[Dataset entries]
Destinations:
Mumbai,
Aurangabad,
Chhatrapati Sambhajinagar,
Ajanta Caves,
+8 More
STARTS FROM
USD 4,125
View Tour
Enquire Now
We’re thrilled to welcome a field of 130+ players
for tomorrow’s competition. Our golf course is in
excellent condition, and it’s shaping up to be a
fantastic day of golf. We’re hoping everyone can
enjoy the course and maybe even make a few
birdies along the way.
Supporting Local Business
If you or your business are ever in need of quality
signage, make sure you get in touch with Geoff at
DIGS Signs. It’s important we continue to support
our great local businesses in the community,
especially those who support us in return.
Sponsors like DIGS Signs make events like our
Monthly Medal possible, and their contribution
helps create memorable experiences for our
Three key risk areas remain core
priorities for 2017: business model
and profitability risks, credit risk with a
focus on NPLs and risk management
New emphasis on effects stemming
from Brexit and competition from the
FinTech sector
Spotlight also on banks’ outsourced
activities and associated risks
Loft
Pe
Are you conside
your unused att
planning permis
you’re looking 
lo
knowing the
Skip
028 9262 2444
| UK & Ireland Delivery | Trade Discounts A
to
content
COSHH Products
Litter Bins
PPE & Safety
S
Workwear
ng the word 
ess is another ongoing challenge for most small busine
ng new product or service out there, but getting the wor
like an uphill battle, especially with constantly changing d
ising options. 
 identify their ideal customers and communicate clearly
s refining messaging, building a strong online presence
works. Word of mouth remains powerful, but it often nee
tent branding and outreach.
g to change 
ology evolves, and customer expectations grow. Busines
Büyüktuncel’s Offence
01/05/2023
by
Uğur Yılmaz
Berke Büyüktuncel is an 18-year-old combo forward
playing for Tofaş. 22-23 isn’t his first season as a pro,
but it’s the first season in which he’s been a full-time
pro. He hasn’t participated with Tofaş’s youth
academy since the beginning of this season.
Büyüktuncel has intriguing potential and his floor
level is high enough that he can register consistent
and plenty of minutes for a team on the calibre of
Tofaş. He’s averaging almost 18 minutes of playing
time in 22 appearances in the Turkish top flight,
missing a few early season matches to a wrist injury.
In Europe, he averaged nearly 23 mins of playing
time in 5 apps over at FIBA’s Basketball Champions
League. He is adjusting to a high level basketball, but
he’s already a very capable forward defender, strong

→ **Task item**:
From the start of the data to the line that holds "FinTech sector", retype each line exactly, with both ends included.

→ **Output of the task**:
Destinations:
Mumbai,
Aurangabad,
Chhatrapati Sambhajinagar,
Ajanta Caves,
+8 More
STARTS FROM
USD 4,125
View Tour
Enquire Now
We’re thrilled to welcome a field of 130+ players
for tomorrow’s competition. Our golf course is in
excellent condition, and it’s shaping up to be a
fantastic day of golf. We’re hoping everyone can
enjoy the course and maybe even make a few
birdies along the way.
Supporting Local Business
If you or your business are ever in need of quality
signage, make sure you get in touch with Geoff at
DIGS Signs. It’s important we continue to support
our great local businesses in the community,
especially those who support us in return.
Sponsors like DIGS Signs make events like our
Monthly Medal possible, and their contribution
helps create memorable experiences for our
Three key risk areas remain core
priorities for 2017: business model
and profitability risks, credit risk with a
focus on NPLs and risk management
New emphasis on effects stemming
from Brexit and competition from the
FinTech sector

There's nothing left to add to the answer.